Stored data:
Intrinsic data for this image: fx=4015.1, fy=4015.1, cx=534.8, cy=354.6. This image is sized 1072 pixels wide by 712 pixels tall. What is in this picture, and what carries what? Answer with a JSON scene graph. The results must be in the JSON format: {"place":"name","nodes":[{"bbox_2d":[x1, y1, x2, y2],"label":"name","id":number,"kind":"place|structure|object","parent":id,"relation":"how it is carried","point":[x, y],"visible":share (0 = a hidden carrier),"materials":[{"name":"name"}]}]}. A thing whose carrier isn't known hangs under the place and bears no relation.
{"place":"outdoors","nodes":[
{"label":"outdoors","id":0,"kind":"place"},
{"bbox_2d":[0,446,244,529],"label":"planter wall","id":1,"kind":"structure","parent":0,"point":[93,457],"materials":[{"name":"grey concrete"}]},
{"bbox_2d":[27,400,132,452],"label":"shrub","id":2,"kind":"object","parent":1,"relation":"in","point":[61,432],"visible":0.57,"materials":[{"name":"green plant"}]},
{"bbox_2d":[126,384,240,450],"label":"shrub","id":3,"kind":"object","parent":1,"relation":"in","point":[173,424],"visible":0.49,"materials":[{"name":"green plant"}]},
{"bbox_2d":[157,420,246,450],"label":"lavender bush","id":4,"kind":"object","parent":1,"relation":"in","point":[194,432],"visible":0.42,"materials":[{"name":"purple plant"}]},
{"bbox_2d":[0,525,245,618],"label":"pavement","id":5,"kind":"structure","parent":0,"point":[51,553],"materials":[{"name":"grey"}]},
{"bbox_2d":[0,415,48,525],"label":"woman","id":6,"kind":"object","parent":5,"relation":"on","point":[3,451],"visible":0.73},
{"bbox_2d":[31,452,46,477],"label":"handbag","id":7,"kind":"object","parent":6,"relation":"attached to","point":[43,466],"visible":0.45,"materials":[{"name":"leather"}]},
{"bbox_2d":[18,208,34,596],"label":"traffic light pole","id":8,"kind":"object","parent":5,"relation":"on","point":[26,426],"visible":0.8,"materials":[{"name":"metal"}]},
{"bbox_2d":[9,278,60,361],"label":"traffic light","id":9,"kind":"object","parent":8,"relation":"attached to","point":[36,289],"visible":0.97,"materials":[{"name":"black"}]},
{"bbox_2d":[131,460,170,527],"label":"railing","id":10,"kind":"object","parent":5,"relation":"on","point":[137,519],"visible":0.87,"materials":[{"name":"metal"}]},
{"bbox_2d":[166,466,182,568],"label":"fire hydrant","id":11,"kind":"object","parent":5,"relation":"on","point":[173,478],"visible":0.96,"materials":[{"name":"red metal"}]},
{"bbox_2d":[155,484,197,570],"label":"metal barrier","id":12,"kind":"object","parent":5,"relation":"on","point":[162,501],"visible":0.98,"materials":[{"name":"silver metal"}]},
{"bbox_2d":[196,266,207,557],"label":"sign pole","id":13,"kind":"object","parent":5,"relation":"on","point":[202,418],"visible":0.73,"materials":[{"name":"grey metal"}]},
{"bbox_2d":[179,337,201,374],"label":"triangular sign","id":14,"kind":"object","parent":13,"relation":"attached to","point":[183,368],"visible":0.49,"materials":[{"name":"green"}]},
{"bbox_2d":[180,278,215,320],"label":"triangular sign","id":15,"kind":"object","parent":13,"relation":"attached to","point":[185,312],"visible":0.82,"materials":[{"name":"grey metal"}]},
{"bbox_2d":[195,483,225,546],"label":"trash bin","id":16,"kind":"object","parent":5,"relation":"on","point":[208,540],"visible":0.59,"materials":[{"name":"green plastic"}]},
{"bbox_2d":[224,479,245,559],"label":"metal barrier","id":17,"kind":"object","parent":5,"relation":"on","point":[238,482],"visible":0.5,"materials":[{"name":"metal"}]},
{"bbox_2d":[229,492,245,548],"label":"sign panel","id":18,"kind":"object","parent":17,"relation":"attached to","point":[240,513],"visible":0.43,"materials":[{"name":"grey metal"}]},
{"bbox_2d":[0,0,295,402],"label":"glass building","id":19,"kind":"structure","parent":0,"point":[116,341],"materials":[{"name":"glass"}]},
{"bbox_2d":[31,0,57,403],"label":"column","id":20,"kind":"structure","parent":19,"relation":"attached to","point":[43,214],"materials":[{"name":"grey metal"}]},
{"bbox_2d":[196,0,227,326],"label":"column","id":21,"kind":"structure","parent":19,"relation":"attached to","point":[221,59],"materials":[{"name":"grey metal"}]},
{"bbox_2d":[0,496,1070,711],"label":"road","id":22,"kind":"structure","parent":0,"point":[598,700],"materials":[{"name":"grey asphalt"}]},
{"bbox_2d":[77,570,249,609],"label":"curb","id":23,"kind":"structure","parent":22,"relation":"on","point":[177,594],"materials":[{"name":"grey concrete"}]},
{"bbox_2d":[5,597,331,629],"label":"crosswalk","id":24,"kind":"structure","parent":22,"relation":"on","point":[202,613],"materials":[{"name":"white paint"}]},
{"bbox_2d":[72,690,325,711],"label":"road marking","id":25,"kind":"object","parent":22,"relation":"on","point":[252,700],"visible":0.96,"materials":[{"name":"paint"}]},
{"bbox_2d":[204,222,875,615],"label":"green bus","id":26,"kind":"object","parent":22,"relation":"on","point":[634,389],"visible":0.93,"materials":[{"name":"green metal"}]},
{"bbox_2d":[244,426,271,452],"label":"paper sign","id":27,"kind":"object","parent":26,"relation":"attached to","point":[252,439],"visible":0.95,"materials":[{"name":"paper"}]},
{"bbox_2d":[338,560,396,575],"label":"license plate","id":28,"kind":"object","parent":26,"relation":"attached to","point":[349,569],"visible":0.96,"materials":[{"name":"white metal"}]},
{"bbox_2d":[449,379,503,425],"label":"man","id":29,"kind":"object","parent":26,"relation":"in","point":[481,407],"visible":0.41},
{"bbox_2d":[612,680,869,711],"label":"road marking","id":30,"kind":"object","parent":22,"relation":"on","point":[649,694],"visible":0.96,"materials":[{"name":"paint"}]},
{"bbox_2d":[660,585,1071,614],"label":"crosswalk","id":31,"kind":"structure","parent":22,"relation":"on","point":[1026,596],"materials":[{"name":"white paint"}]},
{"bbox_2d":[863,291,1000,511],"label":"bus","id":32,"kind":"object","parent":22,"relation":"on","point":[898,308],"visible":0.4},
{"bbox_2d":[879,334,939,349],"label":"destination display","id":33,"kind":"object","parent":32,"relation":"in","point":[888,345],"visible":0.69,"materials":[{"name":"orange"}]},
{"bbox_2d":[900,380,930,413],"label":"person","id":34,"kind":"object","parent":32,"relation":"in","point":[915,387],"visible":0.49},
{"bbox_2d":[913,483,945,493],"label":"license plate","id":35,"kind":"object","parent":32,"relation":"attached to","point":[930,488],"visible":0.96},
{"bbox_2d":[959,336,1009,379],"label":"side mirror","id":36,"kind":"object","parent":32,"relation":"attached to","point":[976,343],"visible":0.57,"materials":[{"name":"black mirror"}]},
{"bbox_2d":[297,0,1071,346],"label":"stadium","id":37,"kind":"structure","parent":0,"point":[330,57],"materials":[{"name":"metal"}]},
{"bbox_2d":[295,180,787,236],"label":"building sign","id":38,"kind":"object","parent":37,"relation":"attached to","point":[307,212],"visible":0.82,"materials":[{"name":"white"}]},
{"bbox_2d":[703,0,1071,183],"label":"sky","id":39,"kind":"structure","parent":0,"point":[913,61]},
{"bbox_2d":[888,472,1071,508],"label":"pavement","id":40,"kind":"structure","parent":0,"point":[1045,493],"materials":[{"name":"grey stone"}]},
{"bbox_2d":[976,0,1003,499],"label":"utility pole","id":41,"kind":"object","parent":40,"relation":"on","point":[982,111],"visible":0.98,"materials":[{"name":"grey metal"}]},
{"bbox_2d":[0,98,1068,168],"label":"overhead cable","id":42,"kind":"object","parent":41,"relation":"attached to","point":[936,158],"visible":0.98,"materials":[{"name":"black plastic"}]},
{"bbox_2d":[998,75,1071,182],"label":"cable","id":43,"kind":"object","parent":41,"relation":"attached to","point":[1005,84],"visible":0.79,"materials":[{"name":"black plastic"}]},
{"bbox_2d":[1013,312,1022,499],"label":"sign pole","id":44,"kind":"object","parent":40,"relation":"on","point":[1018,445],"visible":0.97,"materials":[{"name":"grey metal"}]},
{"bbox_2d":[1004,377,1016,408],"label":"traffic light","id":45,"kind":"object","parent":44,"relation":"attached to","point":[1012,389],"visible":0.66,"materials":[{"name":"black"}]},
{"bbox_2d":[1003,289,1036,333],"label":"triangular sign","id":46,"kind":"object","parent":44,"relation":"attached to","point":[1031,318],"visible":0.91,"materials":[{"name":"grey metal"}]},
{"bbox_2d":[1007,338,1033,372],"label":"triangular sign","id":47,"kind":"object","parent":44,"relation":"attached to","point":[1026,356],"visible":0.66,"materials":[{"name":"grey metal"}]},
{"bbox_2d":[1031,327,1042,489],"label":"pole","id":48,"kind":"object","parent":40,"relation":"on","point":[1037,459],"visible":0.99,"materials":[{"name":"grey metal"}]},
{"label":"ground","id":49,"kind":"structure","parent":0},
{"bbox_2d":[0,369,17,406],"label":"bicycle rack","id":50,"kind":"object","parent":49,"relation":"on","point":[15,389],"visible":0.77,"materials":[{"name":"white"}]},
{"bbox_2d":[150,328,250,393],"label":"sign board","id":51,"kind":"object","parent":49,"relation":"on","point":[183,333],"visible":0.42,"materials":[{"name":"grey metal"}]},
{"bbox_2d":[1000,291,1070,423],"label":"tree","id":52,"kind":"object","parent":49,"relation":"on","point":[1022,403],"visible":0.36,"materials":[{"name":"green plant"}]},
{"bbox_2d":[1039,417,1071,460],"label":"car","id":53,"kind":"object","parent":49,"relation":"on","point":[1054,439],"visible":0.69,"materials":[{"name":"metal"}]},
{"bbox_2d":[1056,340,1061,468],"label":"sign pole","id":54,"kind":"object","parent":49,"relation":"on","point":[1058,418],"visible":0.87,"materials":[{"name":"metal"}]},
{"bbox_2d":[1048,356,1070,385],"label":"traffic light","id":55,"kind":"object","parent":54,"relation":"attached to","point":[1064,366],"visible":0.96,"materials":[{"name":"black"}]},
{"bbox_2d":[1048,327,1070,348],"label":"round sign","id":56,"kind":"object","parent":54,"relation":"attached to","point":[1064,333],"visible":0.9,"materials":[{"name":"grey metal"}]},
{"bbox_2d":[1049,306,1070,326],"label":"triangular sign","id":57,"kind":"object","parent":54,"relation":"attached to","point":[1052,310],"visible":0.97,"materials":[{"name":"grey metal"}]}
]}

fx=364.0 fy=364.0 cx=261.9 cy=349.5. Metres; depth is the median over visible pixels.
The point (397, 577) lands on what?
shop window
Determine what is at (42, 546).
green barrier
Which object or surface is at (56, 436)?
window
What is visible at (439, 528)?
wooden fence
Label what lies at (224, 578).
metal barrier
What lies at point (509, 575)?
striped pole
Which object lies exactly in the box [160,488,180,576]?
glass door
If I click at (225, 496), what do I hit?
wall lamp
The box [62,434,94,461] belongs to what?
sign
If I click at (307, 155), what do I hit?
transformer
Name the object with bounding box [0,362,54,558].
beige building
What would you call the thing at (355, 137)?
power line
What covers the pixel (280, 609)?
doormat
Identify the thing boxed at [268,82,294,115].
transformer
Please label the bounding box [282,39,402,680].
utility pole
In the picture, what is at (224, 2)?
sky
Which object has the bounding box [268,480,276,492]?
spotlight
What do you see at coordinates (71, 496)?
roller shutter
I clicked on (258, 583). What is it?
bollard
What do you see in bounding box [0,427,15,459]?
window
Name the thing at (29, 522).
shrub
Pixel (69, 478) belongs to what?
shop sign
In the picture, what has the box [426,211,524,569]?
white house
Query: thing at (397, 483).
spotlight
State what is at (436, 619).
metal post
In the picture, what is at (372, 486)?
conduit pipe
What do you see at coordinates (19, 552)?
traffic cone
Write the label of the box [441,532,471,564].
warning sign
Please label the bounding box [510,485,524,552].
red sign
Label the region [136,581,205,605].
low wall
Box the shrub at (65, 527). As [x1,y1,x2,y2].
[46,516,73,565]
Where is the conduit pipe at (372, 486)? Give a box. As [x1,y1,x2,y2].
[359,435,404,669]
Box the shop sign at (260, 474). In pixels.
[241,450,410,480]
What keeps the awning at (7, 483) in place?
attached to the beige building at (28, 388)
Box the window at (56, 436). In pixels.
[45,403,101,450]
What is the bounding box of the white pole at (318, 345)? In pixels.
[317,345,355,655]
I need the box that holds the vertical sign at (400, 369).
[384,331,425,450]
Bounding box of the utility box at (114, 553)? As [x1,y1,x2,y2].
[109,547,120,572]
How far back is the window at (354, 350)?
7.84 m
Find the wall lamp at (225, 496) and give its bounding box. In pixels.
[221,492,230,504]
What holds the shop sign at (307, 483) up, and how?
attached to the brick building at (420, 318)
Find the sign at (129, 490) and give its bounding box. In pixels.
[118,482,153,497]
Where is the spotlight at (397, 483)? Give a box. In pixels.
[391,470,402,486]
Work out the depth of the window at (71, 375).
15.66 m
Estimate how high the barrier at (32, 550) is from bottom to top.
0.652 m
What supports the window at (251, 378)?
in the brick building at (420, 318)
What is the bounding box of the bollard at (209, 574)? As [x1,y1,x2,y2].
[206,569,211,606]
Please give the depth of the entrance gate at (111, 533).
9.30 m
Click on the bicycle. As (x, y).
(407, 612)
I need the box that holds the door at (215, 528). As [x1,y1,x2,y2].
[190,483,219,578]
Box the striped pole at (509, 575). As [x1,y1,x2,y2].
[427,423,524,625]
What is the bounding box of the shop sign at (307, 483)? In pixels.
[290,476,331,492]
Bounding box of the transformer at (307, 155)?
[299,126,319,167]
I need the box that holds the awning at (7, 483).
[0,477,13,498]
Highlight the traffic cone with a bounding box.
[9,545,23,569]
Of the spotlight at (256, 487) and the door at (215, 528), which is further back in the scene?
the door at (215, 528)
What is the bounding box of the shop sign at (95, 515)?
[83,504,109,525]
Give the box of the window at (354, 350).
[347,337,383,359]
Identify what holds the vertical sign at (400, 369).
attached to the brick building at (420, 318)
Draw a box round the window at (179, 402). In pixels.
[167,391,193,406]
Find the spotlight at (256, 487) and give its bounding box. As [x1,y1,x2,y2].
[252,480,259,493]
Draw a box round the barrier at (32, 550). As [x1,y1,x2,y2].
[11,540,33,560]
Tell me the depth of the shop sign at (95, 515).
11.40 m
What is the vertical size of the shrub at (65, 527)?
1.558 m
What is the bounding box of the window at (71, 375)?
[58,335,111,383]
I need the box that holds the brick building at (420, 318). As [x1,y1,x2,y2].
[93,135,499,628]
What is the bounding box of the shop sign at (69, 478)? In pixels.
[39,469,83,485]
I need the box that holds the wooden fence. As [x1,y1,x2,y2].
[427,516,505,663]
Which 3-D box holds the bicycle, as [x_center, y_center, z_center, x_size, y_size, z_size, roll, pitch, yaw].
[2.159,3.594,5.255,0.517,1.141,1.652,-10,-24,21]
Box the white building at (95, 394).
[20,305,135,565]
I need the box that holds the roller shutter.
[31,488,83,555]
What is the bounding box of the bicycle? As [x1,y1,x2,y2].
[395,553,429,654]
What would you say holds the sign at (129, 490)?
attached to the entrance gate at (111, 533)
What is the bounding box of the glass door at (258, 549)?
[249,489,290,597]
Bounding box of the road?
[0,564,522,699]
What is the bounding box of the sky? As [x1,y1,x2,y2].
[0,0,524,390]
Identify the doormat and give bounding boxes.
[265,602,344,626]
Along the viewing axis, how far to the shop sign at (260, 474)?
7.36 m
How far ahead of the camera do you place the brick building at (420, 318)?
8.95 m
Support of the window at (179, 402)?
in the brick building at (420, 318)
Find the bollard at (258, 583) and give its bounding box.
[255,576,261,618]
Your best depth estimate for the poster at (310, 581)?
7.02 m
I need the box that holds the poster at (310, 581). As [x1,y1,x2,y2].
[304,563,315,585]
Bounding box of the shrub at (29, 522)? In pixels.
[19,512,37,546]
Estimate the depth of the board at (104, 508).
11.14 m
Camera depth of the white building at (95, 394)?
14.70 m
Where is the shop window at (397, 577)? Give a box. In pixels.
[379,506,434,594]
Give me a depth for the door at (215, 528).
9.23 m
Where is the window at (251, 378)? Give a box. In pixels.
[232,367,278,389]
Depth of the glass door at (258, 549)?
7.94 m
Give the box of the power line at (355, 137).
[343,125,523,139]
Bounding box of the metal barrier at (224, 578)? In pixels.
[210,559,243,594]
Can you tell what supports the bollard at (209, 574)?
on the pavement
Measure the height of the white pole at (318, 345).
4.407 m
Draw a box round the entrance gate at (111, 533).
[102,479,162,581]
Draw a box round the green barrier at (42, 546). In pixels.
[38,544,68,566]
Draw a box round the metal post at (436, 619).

Problem statement
From the line containing "Give the box of the power line at (355, 137)." down to the last line of the records above, print every line exactly, with both ends kept.

Task result
Give the box of the power line at (355, 137).
[343,125,523,139]
Bounding box of the metal barrier at (224, 578)? In pixels.
[210,559,243,594]
Can you tell what supports the bollard at (209, 574)?
on the pavement
Measure the height of the white pole at (318, 345).
4.407 m
Draw a box round the entrance gate at (111, 533).
[102,479,162,581]
Draw a box round the green barrier at (42, 546). In pixels.
[38,544,68,566]
Draw a box round the metal post at (436, 619).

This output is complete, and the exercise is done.